Jakarta–Aparat kepolisian menjaga ketat sidang lanjutan terdakwa Sekjen PDIP Hasto Kristiyanto di Pengadilan Tindak Pidana Korupsi (Tipikor) Jakarta, Senin (14/7/2025). Total 1.082 personel gabungan dari Polda Metro Jaya, Polres Metro Jakarta Pusat, dan Polsek jajaran dikerahkan.
“Penempatan personel di dalam gedung PN bertujuan menjaga jalannya persidangan agar berlangsung aman dan lancar,” ujar Kapolres Metro Jakarta Pusat Kombes Susatyo Purnomo Condro, melalui keterangan tertulis.
Langkah antisipasi ini dilakukan menyusul adanya aksi demonstrasi yang akan mengiringi sidang dengan agenda membacakan replik untuk menanggapi nota pembelaan (pledoi) Hasto.
Susatyo meminta personelnya untuk mengedepankan sikap humanis dalam mengamankan aksi yang sebagai besar meminta sidang Hasto dihentikan.
“Aksi ini harus tertib, mematuhi aturan, tidak merusak fasilitas umum, tidak ada yang membakar ban bekas dan tidak anarkis melawan petugas keamanan,” kata dia.
Di samping itu, perwira menengah Polri itu juga meminta masyarakat pengguna jalan untuk menghindari kawasan sekitar PN Jakarta Pusat. Guna mengantisipasi kemacetan akibat aksi unjuk rasa tersebut.
Sidang perkara dugaan suap dan perintangan penyidikan Hasto Kristiyanto digelar di ruang Prof Dr M Hatta Ali lantai 1 PN Jakarta Pusat. Sidang dipimpin Hakim Ketua Rios Rahmanto, dengan agenda tanggapan Jaksa Penuntut Umum (JPU) atas pledoi terdakwa. Sebanyak 80 orang hadir dalam ruang sidang tersebut.
Pada Kamis (3/7/2025), Jaksa KPK Wawan Yunarwanto menuntut Hasto dengan pidana tujuh tahun penjara dan denda Rp600 juta subsider enam bulan kurungan. Jaksa menyebut sikap tidak kooperatif dan tidak mengakui perbuatan sebagai hal yang memberatkan.
Namun, sikap sopan selama persidangan dan belum pernah dihukum menjadi pertimbangan yang meringankan.
“Menjatuhkan pidana kepada terdakwa Hasto Kristiyanto dengan pidana penjara selama tujuh tahun,” kata Jaksa Wawan.
Ia menegaskan tuntutan itu berdasarkan alat bukti, bukan pengakuan terdakwa.
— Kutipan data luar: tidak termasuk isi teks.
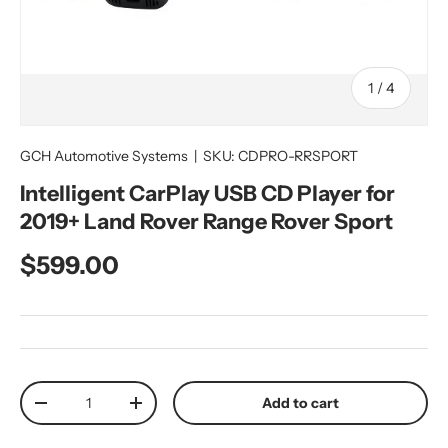
of
1
/
4
GCH Automotive Systems
|
SKU:
CDPRO-RRSPORT
Intelligent CarPlay USB CD Player for
2019+ Land Rover Range Rover Sport
Regular price
$599.00
Qty
Add to cart
Decrease quantity
Increase quantity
“Penuntut umum meyakini kebohongan di masa saat ini adalah hutang kebenaran di masa akan datang. Yang perlu menjadi catatan, untuk membuktikan perkara ini, penuntut umum tidak mengejar pengakuan terdakwa, tetapi lebih mengacu pada alat bukti yang telah terungkap di persidangan,” jelasnya.
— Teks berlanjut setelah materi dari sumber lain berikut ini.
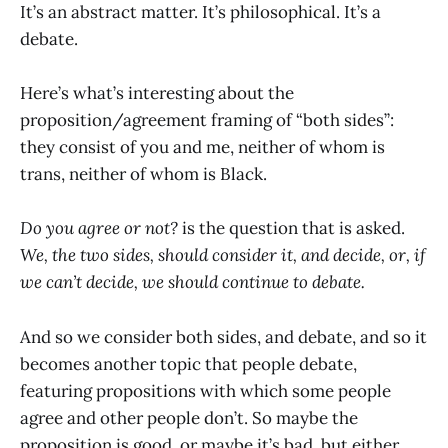
It’s an abstract matter. It’s philosophical. It’s a
debate.
Here’s what’s interesting about the
proposition/agreement framing of “both sides”:
they consist of you and me, neither of whom is
trans, neither of whom is Black.
Do you agree or not?
is the question that is asked.
We, the two sides, should consider it, and decide, or, if
we can’t decide, we should continue to debate.
And so we consider both sides, and debate, and so it
becomes another topic that people debate,
featuring propositions with which some people
agree and other people don’t. So maybe the
proposition is good, or maybe it’s bad, but either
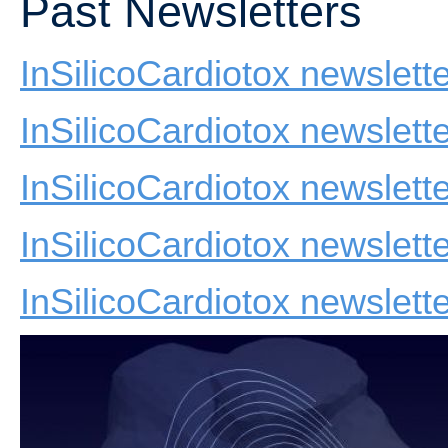
Past Newsletters
InSilicoCardiotox newslet
InSilicoCardiotox newslett
InSilicoCardiotox newslett
InSilicoCardiotox newslet
InSilicoCardiotox newslette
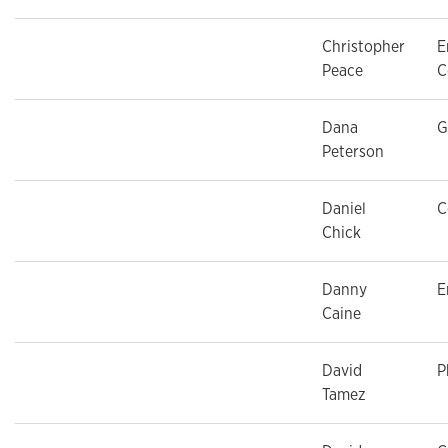
Christopher
E
Peace
C
Dana
G
Peterson
Daniel
C
Chick
Danny
E
Caine
David
P
Tamez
“Bahwa tuntutan pidana ini bukanlah merupakan sarana balas dendam, melainkan suatu pembelajaran agar kesalahan-kesalahan serupa tidak terulang di kemudian hari,” imbuh Wawan.
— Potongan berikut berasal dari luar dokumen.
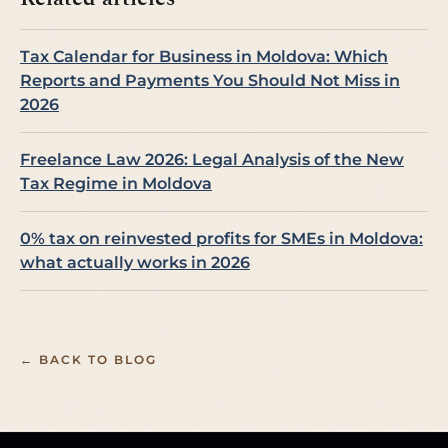
Tax Calendar for Business in Moldova: Which
Reports and Payments You Should Not Miss in
2026
Freelance Law 2026: Legal Analysis of the New
Tax Regime in Moldova
0% tax on reinvested profits for SMEs in Moldova:
what actually works in 2026
← BACK TO BLOG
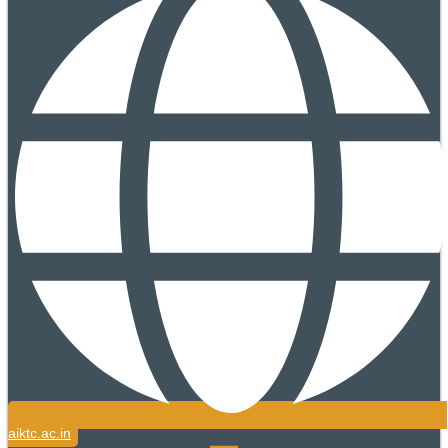
aiktc.ac.in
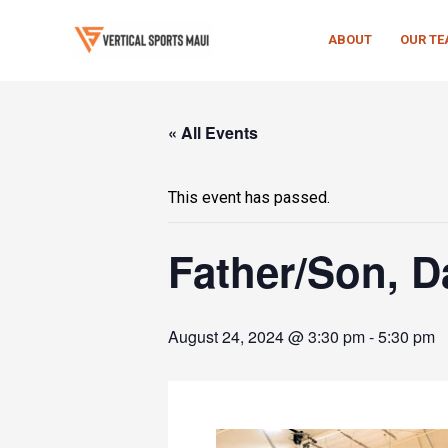
Skip
to
ABOUT
OUR T
content
« All Events
This event has passed.
Father/Son, 
August 24, 2024 @ 3:30 pm
-
5:30 pm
Dalam perkara ini, Hasto didakwa melanggar Pasal 21 UU Nomor 31 Tahun 1999 sebagaimana diubah dengan UU Nomor 20 Tahun 2001 tentang Pemberantasan Tindak Pidana Korupsi jo Pasal 65 ayat (1) KUHP, serta Pasal 5 ayat (1) huruf a jo Pasal 55 ayat (1) ke-1 dan Pasal 64 ayat (1) KUHP.
Ia diduga memerintahkan Harun Masiku untuk menenggelamkan ponselnya saat operasi tangkap tangan (OTT) KPK pada 2020, serta menyuruh stafnya, Kusnadi, membuang ponsel saat pemeriksaan pada Juni 2024.
Selain itu, Hasto juga didakwa terlibat dalam pemberian suap sebesar Rp600 juta kepada mantan Komisioner KPU, Wahyu Setiawan.
Suap tersebut diberikan bersama Donny Tri Istiqomah (pengacara PDIP), Saeful Bahri (eks kader PDIP), dan Harun Masiku, melalui mantan anggota Bawaslu Agustiani Tio Fridelina.
Uang itu diduga untuk mengamankan kursi DPR bagi Harun Masiku melalui mekanisme pergantian antar waktu (PAW) periode 2019–2024.